REQUIREMENT A – List each distinct username that posts in the ivomec pour-on thread.
REQUIREMENT B – Reproduce the part of the ivomec pour-on thread that opens with the words containing "Does anyone know" and closes with "the pour on.".

SOURCE PASSAGE –

# Ivomec pour on dosage



## Maggie (Nov 5, 2010)

Does anyone know what the dosage for the ivomec pour on is for mites? I tried a search here, but didn't find the dose. Also should I put it down their backs or on their legs where the hair loss is?


----------



## freedomstarfarm (Mar 25, 2011)

Not sure on the pour on. 
Do you have injectable Ivermectin? That also will take care of the mites and or lice.


----------



## Maggie (Nov 5, 2010)

Yes, they had 2 doses already. Injected, not topically. Their legs looks worse, so wanted to do something different.


----------



## freedomstarfarm (Mar 25, 2011)

:scratch: Interesting. It should have taken care of external buggers. Hope that the pour on works! I wonder if a whole different route like topically applying peremethrin oil would work better. That is whatI use so I don't have to give wormer unnecessarily. 
I put it in a needleless syringe and in the ND's I put 5-10cc's and then have no more external buggers


----------



## nancy d (Oct 5, 2007)

For heels & lower legs I just spray the cattle pour on every 21 days until it clears up. It usually only takes 2 or three times.
Be sure to get it under dew claws using rubber gloves. If there are open sores they wont like it but too bad.


----------



## Maggie (Nov 5, 2010)

Tried permethrin too, did absolutely nothing


----------



## freedomstarfarm (Mar 25, 2011)

Well I sure hope the Pour on works. Have you done a scraping? Are you sure it is a parasite as opposed to a fungus or something?


----------



## Maggie (Nov 5, 2010)

Our vet did not do a scraping. He had thought it was a fungus, so that is what I was treating it like at first but just continued to get worse. But did the ivomec inj. just in case. At that time it was just on one doe. Was so bad she had celulitis (sp?) and was on antibiotics. I had another posting about her. 
I now have it on another doe and our young buck. At first they weren't itching, now they are all itching at it. No other goat has it.


----------



## freedomstarfarm (Mar 25, 2011)

Can you post a photo for everyones reference. 
I love your aviator by the way!


----------



## Maggie (Nov 5, 2010)

Yep I already have pics. Its looks different on all of them
This doe is the one that had it first. It looks dry and scaly all the way her leg. She had a couple raw bloody spots that did heal but her legs still look aweful.

MATERIAL PROVIDED –
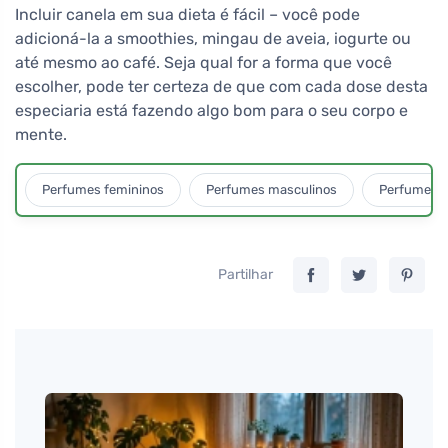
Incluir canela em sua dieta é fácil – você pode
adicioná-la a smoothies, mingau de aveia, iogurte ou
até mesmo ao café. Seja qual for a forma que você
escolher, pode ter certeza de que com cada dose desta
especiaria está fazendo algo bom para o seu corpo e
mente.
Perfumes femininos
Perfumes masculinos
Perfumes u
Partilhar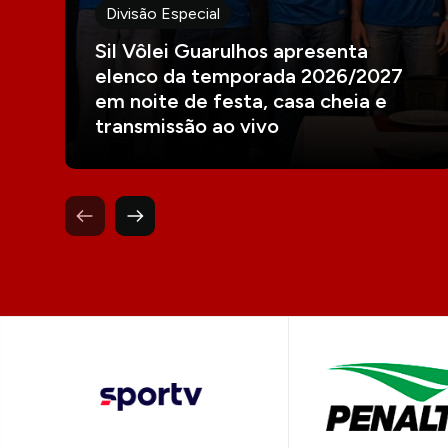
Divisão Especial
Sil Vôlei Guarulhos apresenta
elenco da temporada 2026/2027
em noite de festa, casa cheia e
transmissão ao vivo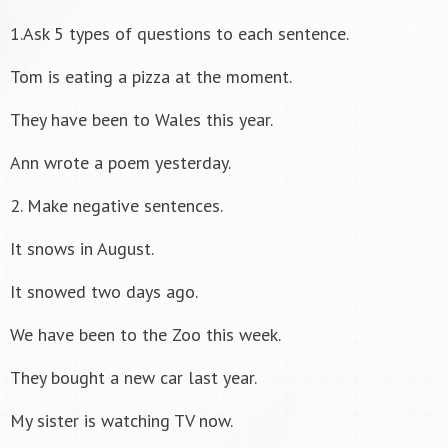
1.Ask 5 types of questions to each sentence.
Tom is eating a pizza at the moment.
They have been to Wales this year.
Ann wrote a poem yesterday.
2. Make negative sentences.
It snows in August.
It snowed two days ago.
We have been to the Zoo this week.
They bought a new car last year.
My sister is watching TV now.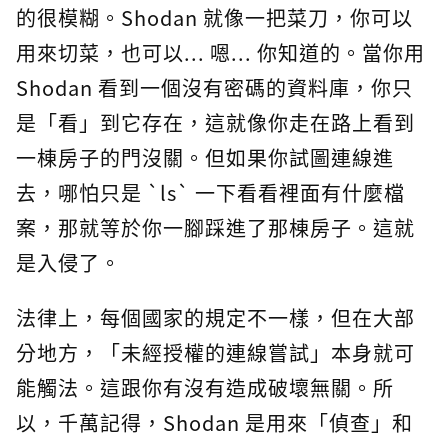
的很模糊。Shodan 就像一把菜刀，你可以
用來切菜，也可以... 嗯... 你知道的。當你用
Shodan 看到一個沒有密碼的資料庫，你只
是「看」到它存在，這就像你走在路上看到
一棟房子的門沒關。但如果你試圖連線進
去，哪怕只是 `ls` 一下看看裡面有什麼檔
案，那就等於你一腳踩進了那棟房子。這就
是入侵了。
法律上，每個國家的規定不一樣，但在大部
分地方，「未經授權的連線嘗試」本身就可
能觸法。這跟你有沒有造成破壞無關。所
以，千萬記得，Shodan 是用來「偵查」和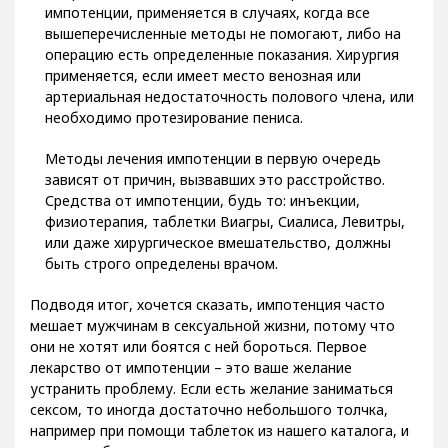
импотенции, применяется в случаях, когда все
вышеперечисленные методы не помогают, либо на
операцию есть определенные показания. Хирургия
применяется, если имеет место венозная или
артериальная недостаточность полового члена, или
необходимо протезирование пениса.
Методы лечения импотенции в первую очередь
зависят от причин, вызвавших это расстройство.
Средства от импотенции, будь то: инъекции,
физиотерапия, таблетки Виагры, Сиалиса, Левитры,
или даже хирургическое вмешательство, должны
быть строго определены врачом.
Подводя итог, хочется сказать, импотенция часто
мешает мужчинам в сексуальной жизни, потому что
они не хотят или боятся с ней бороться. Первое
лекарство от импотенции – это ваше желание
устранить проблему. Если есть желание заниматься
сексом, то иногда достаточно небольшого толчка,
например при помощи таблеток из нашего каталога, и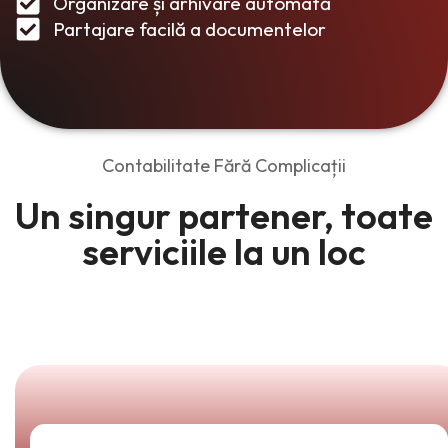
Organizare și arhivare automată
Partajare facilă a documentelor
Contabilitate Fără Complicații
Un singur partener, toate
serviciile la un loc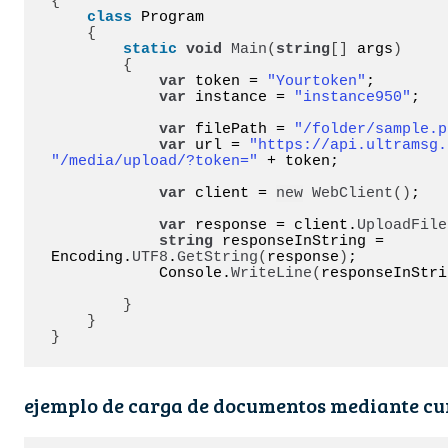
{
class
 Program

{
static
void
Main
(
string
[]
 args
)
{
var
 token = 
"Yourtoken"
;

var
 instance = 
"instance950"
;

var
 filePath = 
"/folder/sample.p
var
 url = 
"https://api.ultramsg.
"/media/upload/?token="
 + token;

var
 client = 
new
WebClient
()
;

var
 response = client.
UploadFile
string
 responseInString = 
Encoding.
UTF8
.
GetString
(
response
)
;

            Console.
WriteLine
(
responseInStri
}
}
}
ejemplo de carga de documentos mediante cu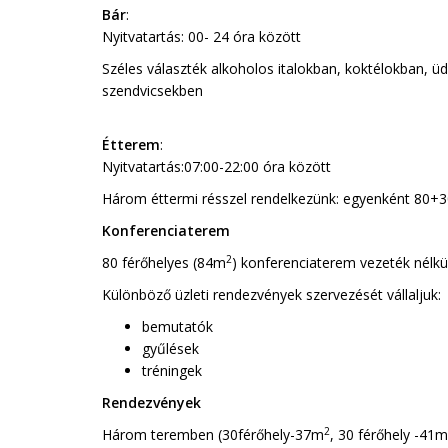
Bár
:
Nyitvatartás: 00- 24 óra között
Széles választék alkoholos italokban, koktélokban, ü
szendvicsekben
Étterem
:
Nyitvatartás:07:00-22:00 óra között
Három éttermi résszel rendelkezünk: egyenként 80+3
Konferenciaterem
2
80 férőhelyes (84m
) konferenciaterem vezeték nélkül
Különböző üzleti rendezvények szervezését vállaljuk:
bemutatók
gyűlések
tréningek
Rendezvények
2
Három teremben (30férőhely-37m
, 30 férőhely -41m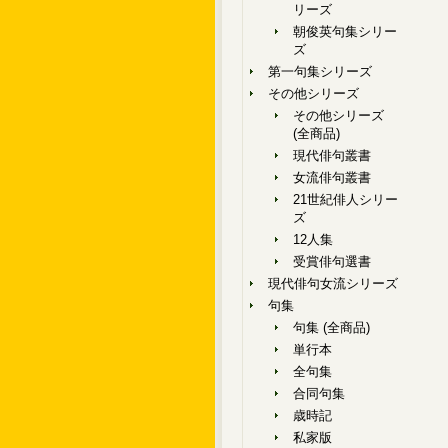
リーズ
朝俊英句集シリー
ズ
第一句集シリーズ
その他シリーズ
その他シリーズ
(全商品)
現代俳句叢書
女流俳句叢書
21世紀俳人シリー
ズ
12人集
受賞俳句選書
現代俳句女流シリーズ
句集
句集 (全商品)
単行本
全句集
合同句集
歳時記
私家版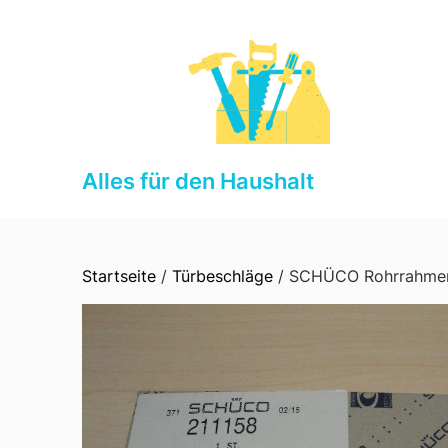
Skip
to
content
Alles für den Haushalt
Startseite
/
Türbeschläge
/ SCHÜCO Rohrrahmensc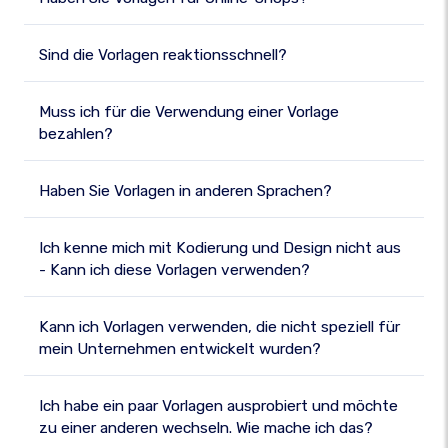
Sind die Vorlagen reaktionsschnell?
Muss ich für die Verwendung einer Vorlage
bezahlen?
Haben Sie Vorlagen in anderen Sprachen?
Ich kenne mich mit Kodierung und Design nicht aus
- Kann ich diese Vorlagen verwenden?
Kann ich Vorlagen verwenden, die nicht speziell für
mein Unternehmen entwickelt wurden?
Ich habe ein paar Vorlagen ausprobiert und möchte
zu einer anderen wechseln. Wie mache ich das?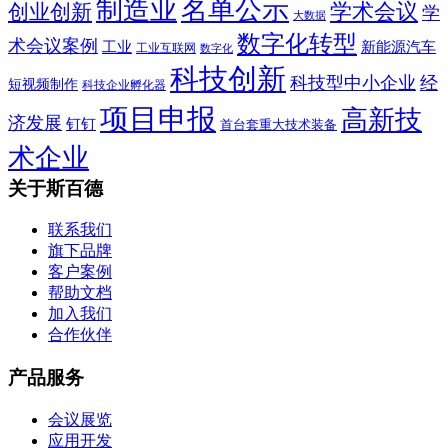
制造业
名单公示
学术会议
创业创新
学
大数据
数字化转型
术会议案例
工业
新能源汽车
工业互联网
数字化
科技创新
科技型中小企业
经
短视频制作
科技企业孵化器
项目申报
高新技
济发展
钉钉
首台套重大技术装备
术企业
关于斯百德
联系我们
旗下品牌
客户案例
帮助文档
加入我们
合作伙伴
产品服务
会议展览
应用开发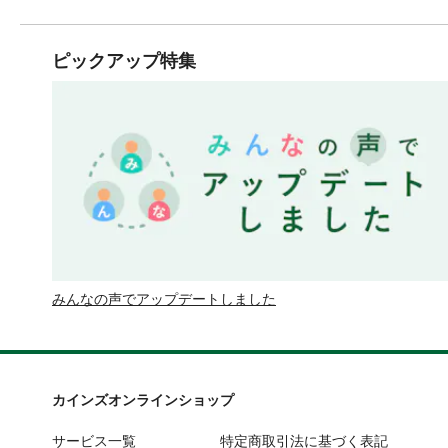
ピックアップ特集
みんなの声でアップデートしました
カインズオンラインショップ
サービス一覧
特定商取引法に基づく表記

WRITTEN ANSWER A – Maggie, freedomstarfarm, nancy d

WRITTEN ANSWER B –
Does anyone know what the dosage for the ivomec pour on is for mites? I tried a search here, but didn't find the dose. Also should I put it down their backs or on their legs where the hair loss is?


----------



## freedomstarfarm (Mar 25, 2011)

Not sure on the pour on.